Top of Entries shown
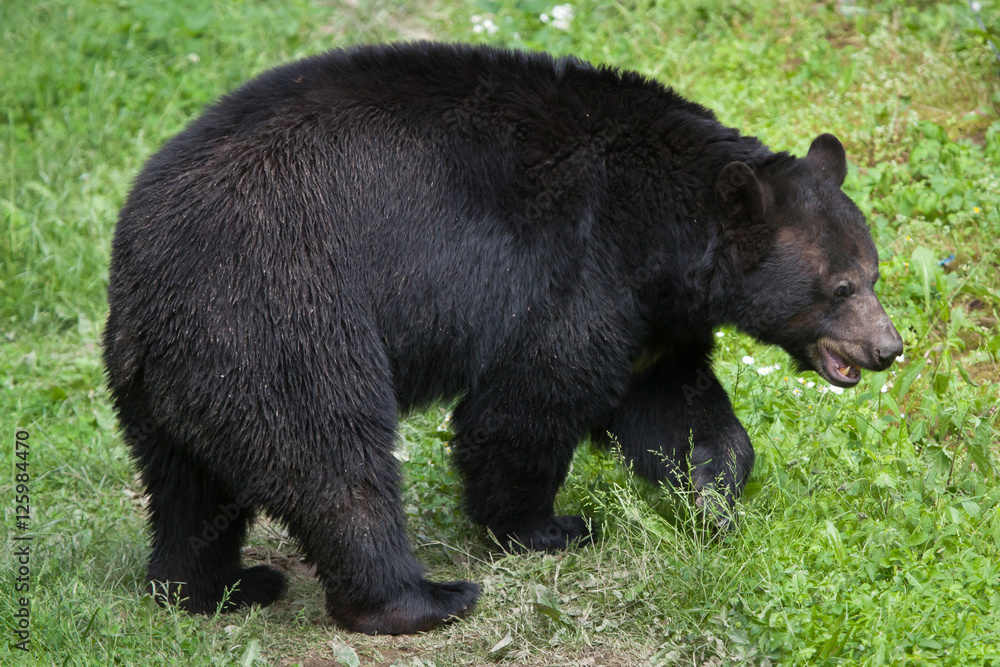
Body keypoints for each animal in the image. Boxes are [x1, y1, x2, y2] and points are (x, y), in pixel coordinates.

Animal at [103, 41, 903, 635]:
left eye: (874, 271)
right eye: (840, 287)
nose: (887, 348)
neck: (665, 233)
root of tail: (145, 282)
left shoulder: (651, 319)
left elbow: (672, 405)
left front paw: (710, 491)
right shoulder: (577, 268)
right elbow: (529, 400)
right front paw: (544, 526)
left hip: (174, 375)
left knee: (188, 487)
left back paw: (215, 587)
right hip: (281, 317)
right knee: (332, 458)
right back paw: (420, 597)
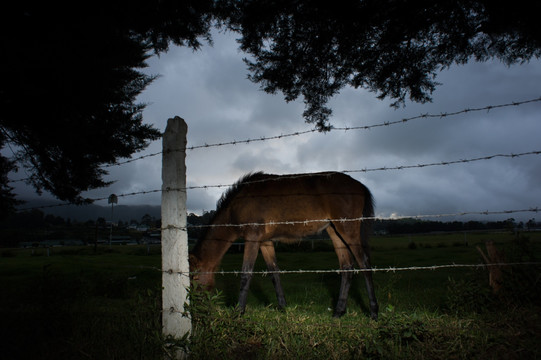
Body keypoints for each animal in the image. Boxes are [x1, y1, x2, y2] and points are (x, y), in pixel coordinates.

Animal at [190, 172, 380, 320]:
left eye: (195, 278)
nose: (197, 309)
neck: (236, 206)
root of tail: (359, 186)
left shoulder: (252, 238)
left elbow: (246, 274)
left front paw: (239, 311)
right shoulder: (265, 242)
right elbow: (274, 273)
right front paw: (282, 307)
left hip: (347, 229)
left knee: (364, 264)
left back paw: (373, 312)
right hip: (334, 231)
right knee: (347, 267)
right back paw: (339, 312)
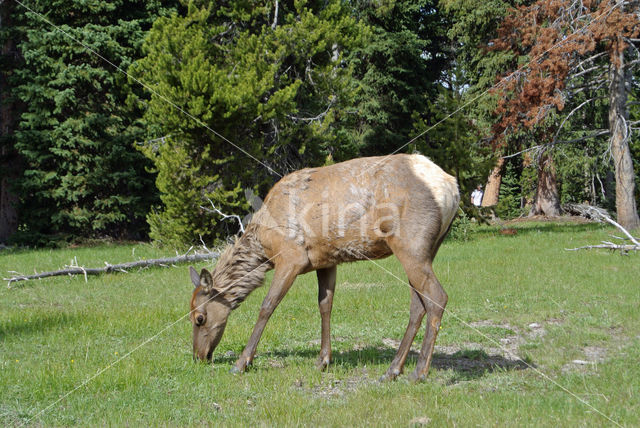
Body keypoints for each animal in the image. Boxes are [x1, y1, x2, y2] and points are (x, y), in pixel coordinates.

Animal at [188, 154, 458, 382]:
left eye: (199, 317)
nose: (199, 357)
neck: (264, 245)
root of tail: (452, 189)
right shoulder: (326, 260)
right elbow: (325, 305)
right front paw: (323, 360)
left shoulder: (291, 257)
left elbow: (267, 306)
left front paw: (242, 362)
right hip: (428, 249)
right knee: (418, 304)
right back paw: (392, 370)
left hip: (411, 244)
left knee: (438, 297)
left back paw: (419, 372)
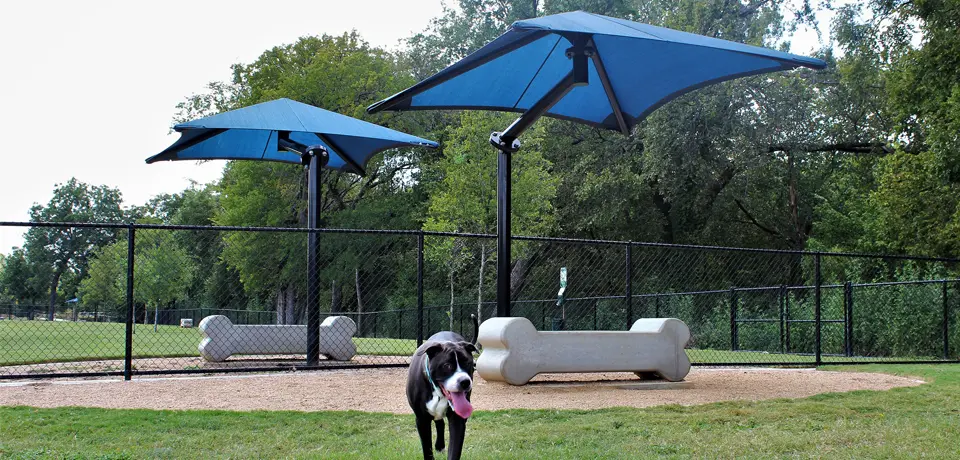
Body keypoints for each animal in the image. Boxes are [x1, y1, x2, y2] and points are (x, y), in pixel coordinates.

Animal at [406, 316, 478, 460]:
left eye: (468, 363)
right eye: (447, 365)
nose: (465, 382)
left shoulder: (457, 419)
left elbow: (454, 449)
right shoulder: (421, 419)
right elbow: (427, 449)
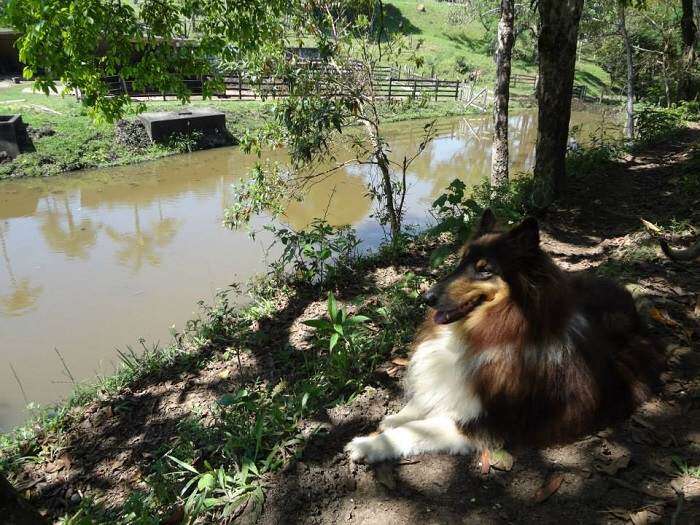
Bottom of Entries shown
Task description:
Restate the material word for word, minus pictures.

Expected answer:
Body keypoints for each animal in the image. Boxes are [x1, y1, x2, y2] and points are (x, y), in pixel coordinates.

Animal at [103, 41, 903, 635]:
left eye: (874, 271)
right eye: (840, 287)
nose: (887, 348)
neck: (665, 233)
root of tail: (145, 282)
left shoulder: (651, 319)
left elbow: (672, 405)
left front paw: (710, 491)
right shoulder: (577, 268)
right elbow: (529, 400)
right front paw: (544, 526)
left hip: (174, 375)
left knee: (188, 487)
left back paw: (215, 587)
right hip: (281, 317)
right knee: (332, 458)
right back paw: (420, 597)
Body keypoints for each animal in the image. Boxes are [x1, y1, x2, y2] and points are (x, y), in pixel coordinates.

Animal at [190, 172, 380, 320]:
left eye: (195, 278)
nose: (197, 309)
neck: (236, 206)
root of tail: (359, 186)
left shoulder: (252, 238)
left elbow: (246, 274)
left front paw: (239, 311)
right shoulder: (265, 242)
right elbow: (274, 273)
right front paw: (282, 307)
left hip: (347, 229)
left knee: (364, 264)
left back paw: (373, 312)
right hip: (334, 231)
right knee: (347, 267)
right back paw: (339, 312)
Body keypoints for each animal in the image. Boxes are [x1, y1, x2, y2] and points are (x, y), in pixel coordinates.

Animal at [188, 154, 458, 382]:
left eye: (199, 317)
nose: (199, 357)
neck: (264, 245)
root of tail: (452, 189)
right shoulder: (326, 260)
right elbow: (325, 305)
right front paw: (323, 360)
left shoulder: (291, 257)
left elbow: (267, 306)
left front paw: (242, 362)
right hip: (428, 249)
right knee: (418, 304)
right back paw: (392, 370)
left hip: (411, 244)
left knee: (438, 297)
left back paw: (419, 372)
Body keypoints for each animal in the image. Boxes are [x1, y1, x2, y2] and points are (x, y), in pixel coordinates.

Animal at [406, 316, 478, 460]:
left eye: (468, 363)
right eye: (447, 365)
nose: (465, 382)
left shoulder: (457, 419)
left elbow: (454, 449)
right shoulder: (421, 419)
right elbow: (427, 449)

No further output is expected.